The patented Clock Care System•
consists of three components.


1. The winder attached in a 100 % reversible manner.

This equipment makes it possible to automatically wind the weights without damaging the movement: the winding unit prevents the clock from being wound too tightly.
The winding unit pulls the weight up using a cord that is hooked to the original weight rope or line and that is wound through to the same barrel in the same direction. This means that nothing is attached directly to the clock parts and the winding unit can be installed at a distance. By defining the direction of pull on the winding cord in the opposite direction to that of the rope, the load on the bearings during winding is diminished.
Because battery backup is used, the ratchet wheel softly falls back against the click after the clock is wound. The battery backup serves as an inexpensive ‘back-up’ system for winding during a short power failure of the mains.

When the winding cord is unhooked, manual winding can be performed as usual.

This winding method is detrimental in movements that do not have 'Maintaining Power'; this is the system that ensures that the gears are still powered during winding.
With these movements, the pendulum must be stopped before winding and set back in motion thereafter. As a result, these clocks must be reset each time they are wound.
The Clock Care System• solves this problem by combining component 1. (the winder) with component 2. (the pendulum catcher).

2. The pendulum catcher, attached in a 100 % reversible manner.

This component holds the pendulum in its ‘farthest’ sideways position, meaning the point in time at which its motion is theoretically 0, in order to prevent damage to the pendulum and its suspension.
The pendulum of the movement must be adjusted to run a few seconds ahead of time each hour (see the previous
section 1.).
The end of an extremely thin (0.1 mm) but strong wire is hooked to the pendulum bob, which follows its sideways motion. The other end of the wire is fed into a small column that is located some distance from the clock. Inside, the motion of the wire is measured electronically, the pendulum is held at the proper moment and released exactly on time based on the DCF time signal.

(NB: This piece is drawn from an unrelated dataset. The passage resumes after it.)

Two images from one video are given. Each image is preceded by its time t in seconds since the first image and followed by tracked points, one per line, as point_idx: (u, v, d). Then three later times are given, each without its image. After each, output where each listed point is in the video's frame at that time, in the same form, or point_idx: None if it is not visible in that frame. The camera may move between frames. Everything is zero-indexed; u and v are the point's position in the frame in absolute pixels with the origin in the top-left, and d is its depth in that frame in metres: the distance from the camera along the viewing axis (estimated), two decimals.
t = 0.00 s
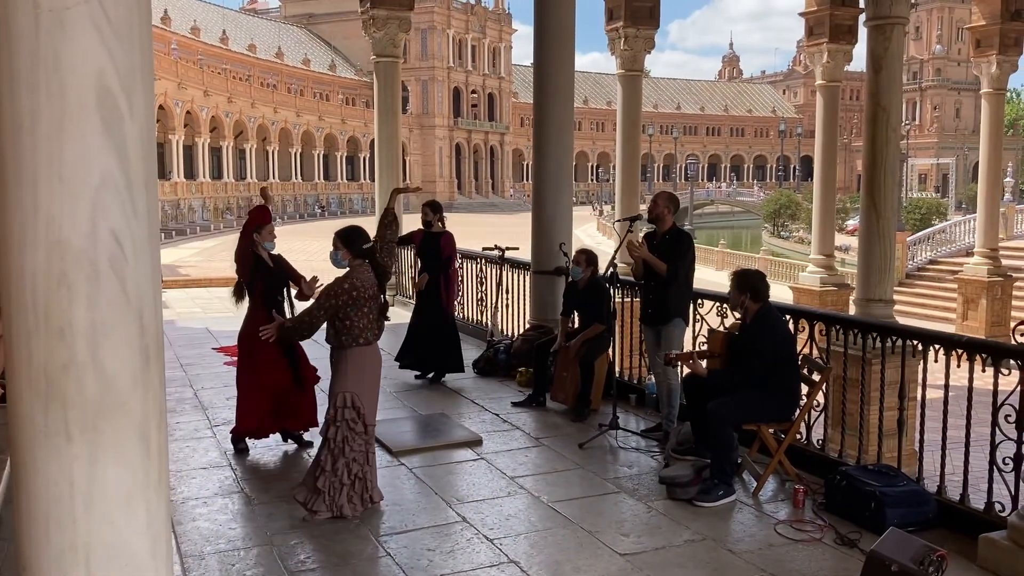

When this wire is unhooked, the pendulum will function as usual.

3. Control system to protect the original movement.

The essence of automation is that a machine takes over one or more manual actions.
Because an automated clock no longer needs to be manually wound or reset, the regular ‘human’ checks are no longer performed and the opportunity for immediate action in case of calamities is lost.
It is for this reason that the quality of the automation is determined by the manner in which the equipment checks itself and the old clock in order to prevent damage.
If the movement starts running poorly and the weights no longer drop (which is observed by component 1.) or if the pendulum action fails to meet the specifications as defined (which is observed in the column 2.), the Clock Care System• is automatically put on hold and the clock will stop.
The relevant data (stored in a computer) can be ‘humanly’ interpreted later, and on the basis of this data the movement can be ‘physically’ repaired.
Safeguarded in this manner by the computer 3 together with the components 1. and 2, the clock is protected from improper running.

Providing the old clock is carefully maintained and automated in this manner, it has excellent future prospects of being treated carefully and saved as a living part of our cultural heritage.